April 3, 2002 | News Releases on Middle East
WASHINGTON, Apr. 3, 2002-"The current spasm of Israeli-Palestinian violence is the logical conclusion of Yasser Arafat's dual policy of talking about peace while preparing for war. For many years now, Arafat has paid lip service to peace negotiations in English, while calling in Arabic for a jihad, or holy war, to liberate Jerusalem.
"Since September 2000, Arafat has stepped up the violence. Official Palestinian media have incited Palestinians to riot, and Arafat's own group, Fatah, has joined Hamas and Palestine Islamic Jihad in launching suicide bombings against Israeli civilians.
"As long as Arafat continues to believe that terrorism advances his cause, there is little the United States can do to stop the violence, let alone jump-start peace negotiations that were derailed by Palestinian violence. The Bush Administration cannot save Palestinians from bad leadership.
"As long as Arafat remains the leader of the Palestinians, there is no chance of a genuine peace. He has a long history of terrorism, which he has used to cement his control over the Palestinians, to attack Israel, and to attack other Arabs, particularly in Jordan in the 1970s and Lebanon in the 1980s. He was expelled by the Jordanians after he tried to overthrow King Hussein. He was expelled from Lebanon in 1982 after he used Palestinian refugee camps as bases for cross-border terrorist attacks against Israel. Nobody should be surprised that he has returned to terrorism after gaining a foothold in the Palestinian territories.

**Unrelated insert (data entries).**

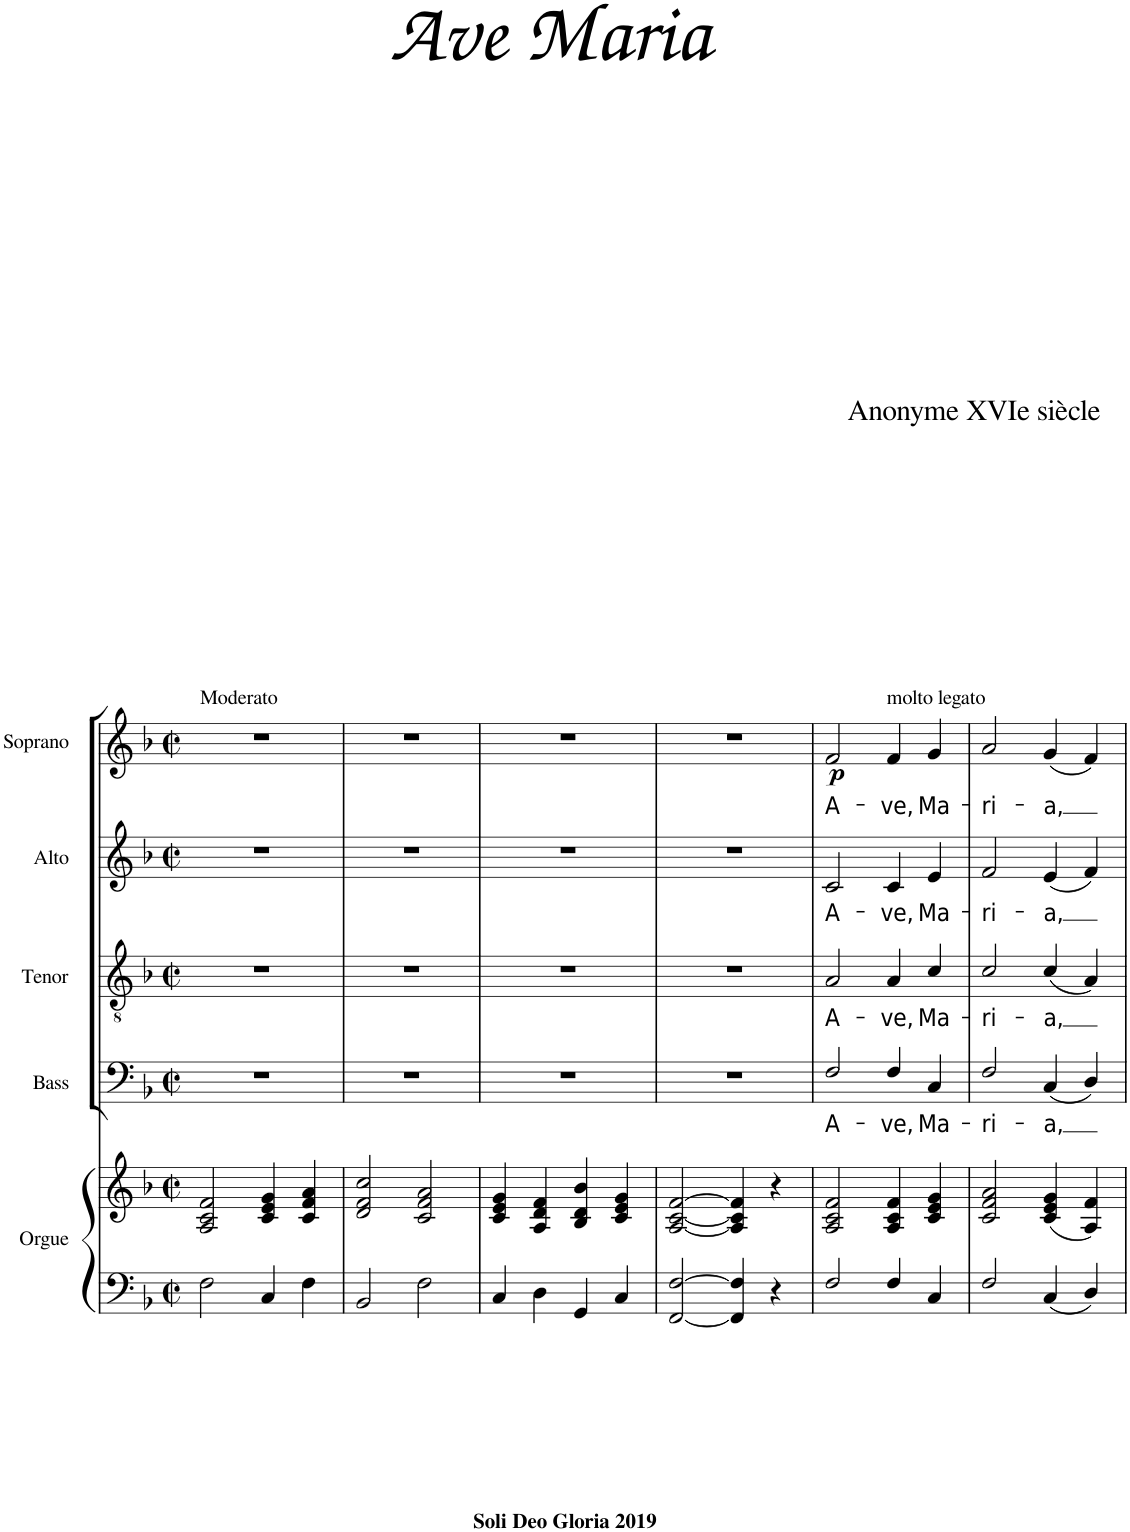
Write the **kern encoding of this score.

**kern	**kern	**kern	**text	**kern	**text	**kern	**text	**kern	**text	**dynam
*part5	*part5	*part4	*part4	*part3	*part3	*part2	*part2	*part1	*part1	*part1
*staff6	*staff5	*staff4	*staff4	*staff3	*staff3	*staff2	*staff2	*staff1	*staff1	*staff1
*I"Orgue	*	*I"Bass	*	*I"Tenor	*	*I"Alto	*	*I"Soprano	*	*
*I'Org.	*	*I'B.	*	*I'T.	*	*I'A.	*	*I'S.	*	*
*clefF4	*clefG2	*clefF4	*	*clefGv2	*	*clefG2	*	*clefG2	*	*
*k[b-]	*k[b-]	*k[b-]	*	*k[b-]	*	*k[b-]	*	*k[b-]	*	*
*M2/2	*M2/2	*M2/2	*	*M2/2	*	*M2/2	*	*M2/2	*	*
*met(c|)	*met(c|)	*met(c|)	*	*met(c|)	*	*met(c|)	*	*met(c|)	*	*
=1	=1	=1	=1	=1	=1	=1	=1	=1	=1	=1
!	!	!	!	!	!	!	!	!LO:TX:a:t=Moderato	!	!
2F\	2A/ 2c/ 2f/	1r	.	1r	.	1r	.	1r	.	.
4C/	4c/ 4e/ 4g/	.	.	.	.	.	.	.	.	.
4F\	4c/ 4f/ 4a/	.	.	.	.	.	.	.	.	.
=2	=2	=2	=2	=2	=2	=2	=2	=2	=2	=2
2BB-/	2d/ 2f/ 2cc/	1r	.	1r	.	1r	.	1r	.	.
2F\	2c/ 2f/ 2a/	.	.	.	.	.	.	.	.	.
=3	=3	=3	=3	=3	=3	=3	=3	=3	=3	=3
4C/	4c/ 4e/ 4g/	1r	.	1r	.	1r	.	1r	.	.
4D\	4A/ 4d/ 4f/	.	.	.	.	.	.	.	.	.
4GG/	4B-/ 4d/ 4b-/	.	.	.	.	.	.	.	.	.
4C/	4c/ 4e/ 4g/	.	.	.	.	.	.	.	.	.
=4	=4	=4	=4	=4	=4	=4	=4	=4	=4	=4
[2FF/ [2F/	[2A/ [2c/ [2f/	1r	.	1r	.	1r	.	1r	.	.
4FF/] 4F/]	4A/] 4c/] 4f/]	.	.	.	.	.	.	.	.	.
4r	4r	.	.	.	.	.	.	.	.	.
=5	=5	=5	=5	=5	=5	=5	=5	=5	=5	=5
!	!	!	!LO:LY:b	!	!LO:LY:b	!	!LO:LY:b	!	!LO:LY:b	!LO:DY:b
2F/	2A/ 2c/ 2f/	2F/	A-	2A/	A-	2c/	A-	2f/	A-	p
!	!	!	!	!	!	!	!	!LO:TX:a:t=molto legato	!	!
!	!	!	!LO:LY:b	!	!LO:LY:b	!	!LO:LY:b	!	!LO:LY:b	!
4F/	4A/ 4c/ 4f/	4F/	-ve,	4A/	-ve,	4c/	-ve,	4f/	-ve,	.
!	!	!	!LO:LY:b	!	!LO:LY:b	!	!LO:LY:b	!	!LO:LY:b	!
4C/	4c/ 4e/ 4g/	4C/	Ma-	4c/	Ma-	4e/	Ma-	4g/	Ma-	.
=6	=6	=6	=6	=6	=6	=6	=6	=6	=6	=6
!	!	!	!LO:LY:b	!	!LO:LY:b	!	!LO:LY:b	!	!LO:LY:b	!
2F/	2c/ 2f/ 2a/	2F/	-ri-	2c/	-ri-	2f/	-ri-	2a/	-ri-	.
!	!	!	!LO:LY:b	!	!LO:LY:b	!	!LO:LY:b	!	!LO:LY:b	!
4C/	(4c/ 4e/ 4g/	(4C/	-a,	(4c/	-a,	(4e/	-a,	(4g/	-a,	.
4D/	4A/ 4f/)	4D/)	.	4A/)	.	4f/)	.	4f/)	.	.
=	=	=	=	=	=	=	=	=	=	=
*-	*-	*-	*-	*-	*-	*-	*-	*-	*-	*-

"By negotiating the 1993 Oslo Accord, the Israelis gambled that Arafat was ready to renounce terrorism and seek a genuine peace. That gamble has failed. Arafat is clearly a large part of the problem-not the solution. He already has been given numerous opportunities to end his policy of violence and return to negotiations. But he has spurned repeated American efforts to resolve the crisis: the Mitchell Plan, the Tenet Plan, and three diplomatic missions by General Zinni.
"It's time for the United States to abandon the wishful thinking that has allowed Arafat to continue his double game. It should encourage Israel to expel Arafat and shun him in exile. The only hope for peace in the long run is for a new generation of Palestinian leaders to realize that Arafat's cynical dual policy of negotiating via terrorism will not earn Palestinians a state, but will only assure continued misery."